Incentives for Redevelopment. Offering incentives (including early concept development support and permitting assistance) can make it economically feasible for a developer to commit to redeveloping a site. Applying better site planning and design practices, even if the METF criterion is needed, will reduce the existing (developed) pollutant loads and runoff volumes. The added benefit is that increasing the rate of redevelopment in a community generates more revenue—which is the purpose of redevelopment. That increase to the general fund (or user fee) can support other programs that can contribute to improving or protecting water quality through offsite municipal projects and programs (pond repairs, improved drainage for roadways, preventative operations and maintenance, increased inspection and enforcement, etc.). If there is a stormwater user fee, then credits are usually made available so that the noted practices result in reductions in the annual user fee that applies to that site. An ongoing cash return is provided to the property owner to recuperate the initial investment, in return for an ongoing reduction in runoff and pollution to the watershed and community.
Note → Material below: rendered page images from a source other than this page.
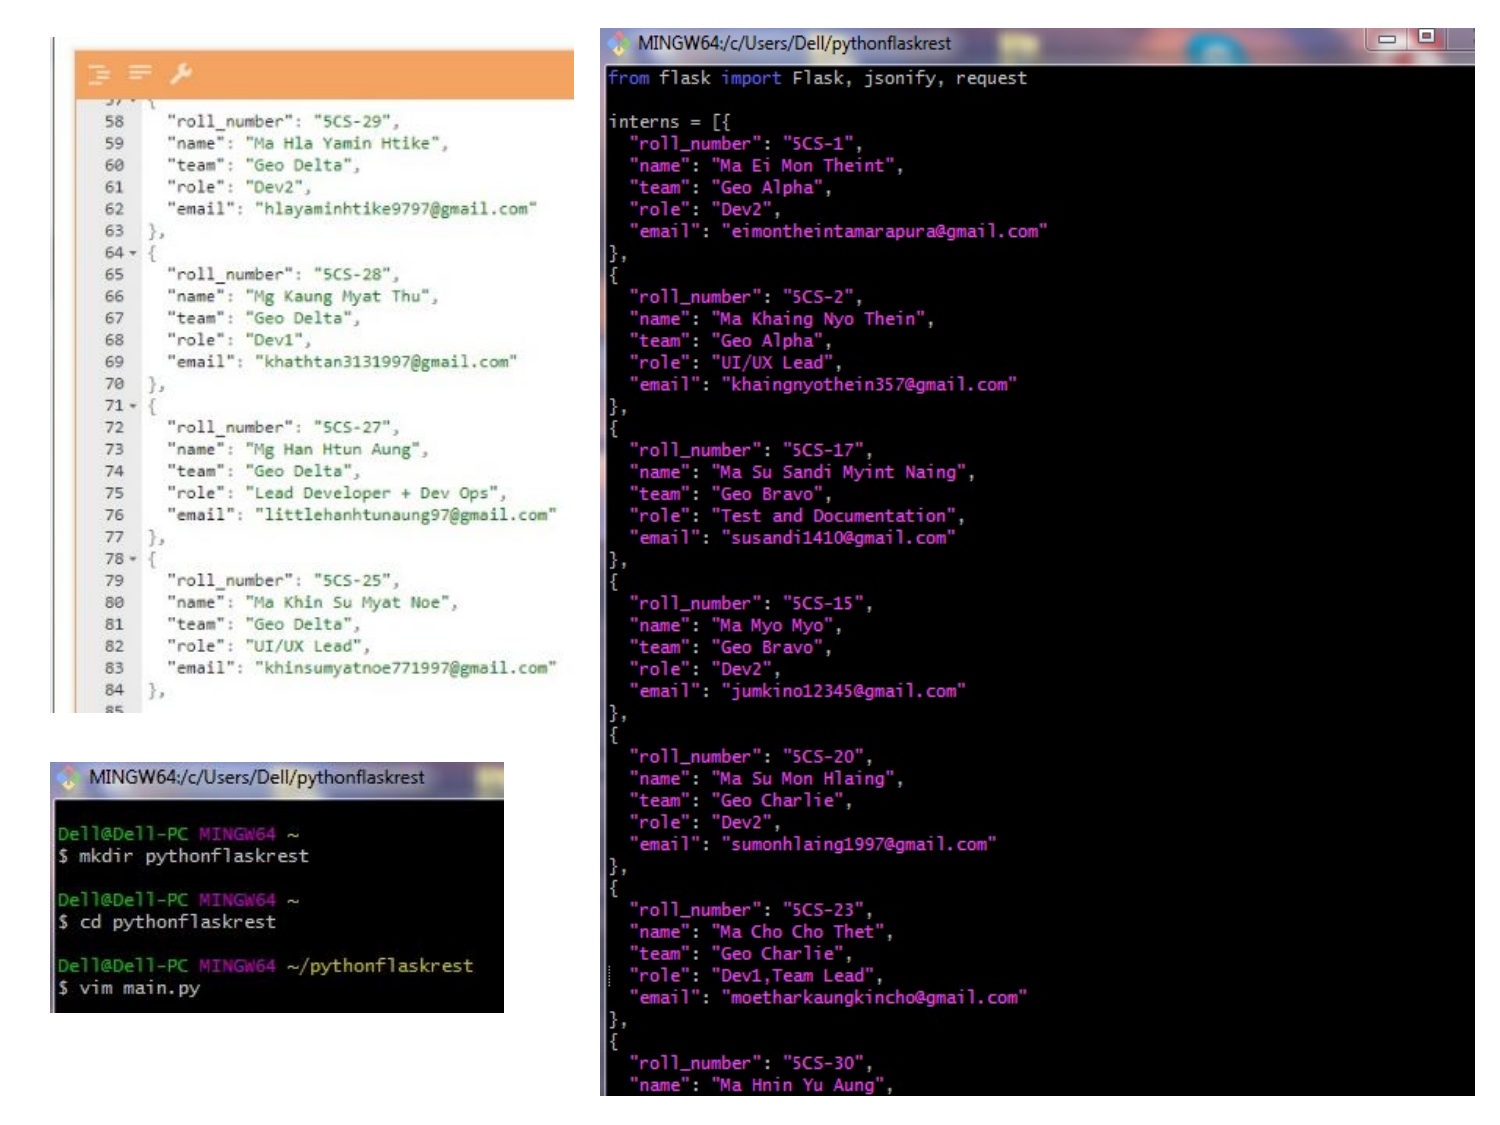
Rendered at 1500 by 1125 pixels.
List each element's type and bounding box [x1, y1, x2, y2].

picture [49, 37, 574, 713]
picture [49, 762, 504, 1013]
picture [599, 28, 1476, 1097]
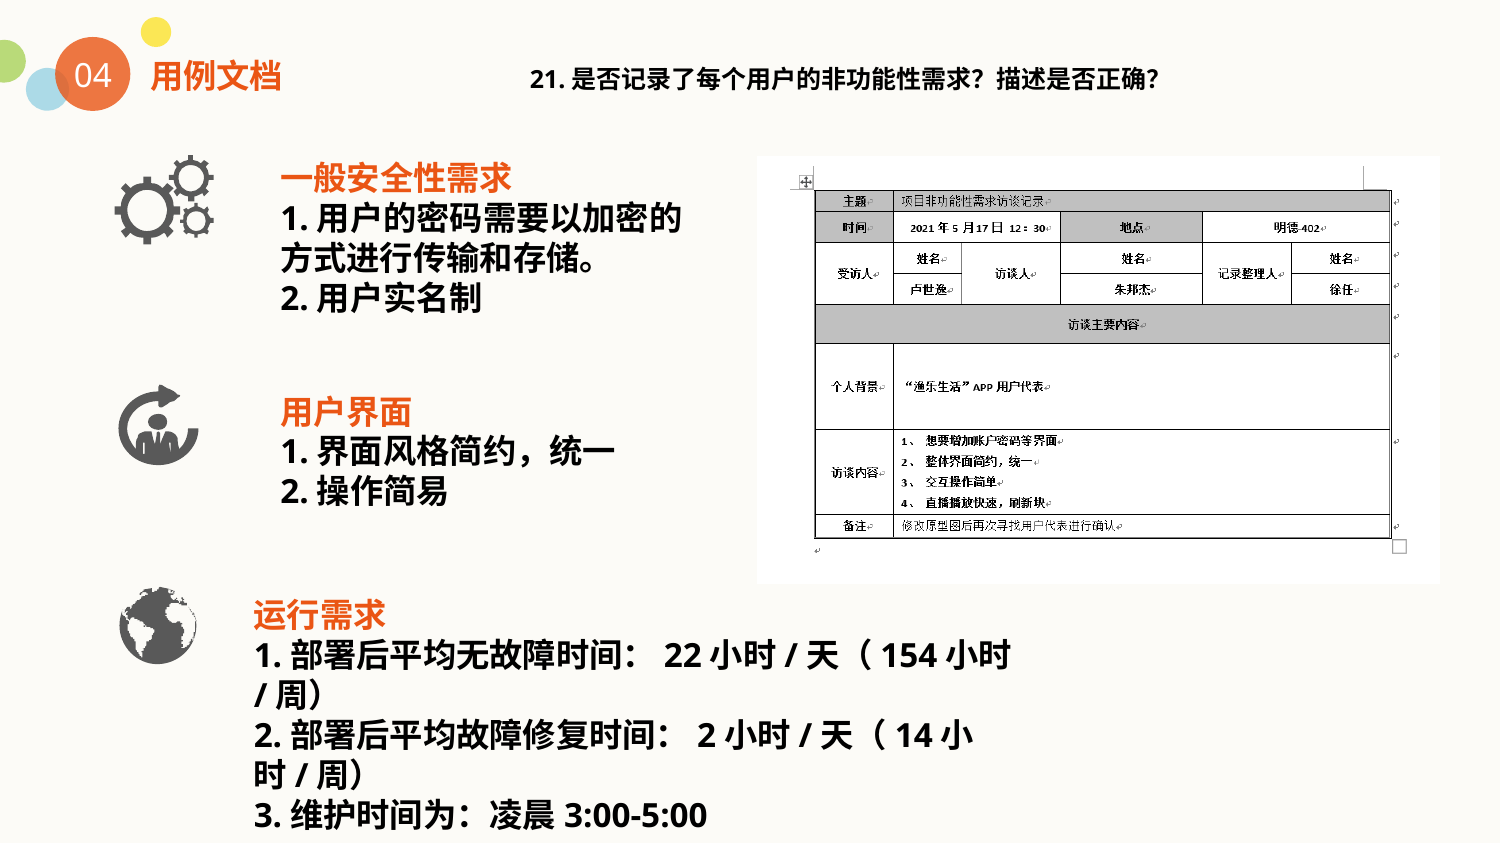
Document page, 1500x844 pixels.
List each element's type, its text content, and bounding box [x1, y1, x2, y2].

Imagine this: a time in which urban areas have reduced their pollutant runoff volumes and pollutant loads by 10 to 20% without the need for public funding, while local revenues increase.
Watershed Improvement and Private Retrofitting. Communities with threatened or impaired water quality spend significant effort (and cost) identifying and assessing sources of stormwater impacts. A common practice is to identify existing water features and undeveloped parcels to retrofit—often by creating retention/detention features that reduce or treat runoff from the previously developed portions of the watershed. Retrofitting is expensive and often impossible due to lack of public support. Imagine this: the public (in the form of a developer) presents the opportunity to reduce runoff and pollutant loads at the source, without encroaching on other property, with reduced expense by the community. Some of you may have seen this type of concept before, but led by the local entity with significant implementation costs, possibly as part of strategies to address total daily maximum loads.
Few, if any, individual techniques can solve all of your problems. Ponds, infiltration, bioretention, biofiltration, and similar techniques should not be viewed as pollutant-killing silver bullets, or a technical cure-alls to get over that regulatory hurdle.
Instead, you might want to take the Swiss Army knife approach: That handy little gadget is less costly than carrying around the entire toolbox, and although it is not a perfect tool, it is a real lifesaver when you are in trouble. Instead of finding ways to avoid resolving stormwater management issues that impact the environment, we need to encourage tougher standards and adapt new permitting processes and guidance to find solutions.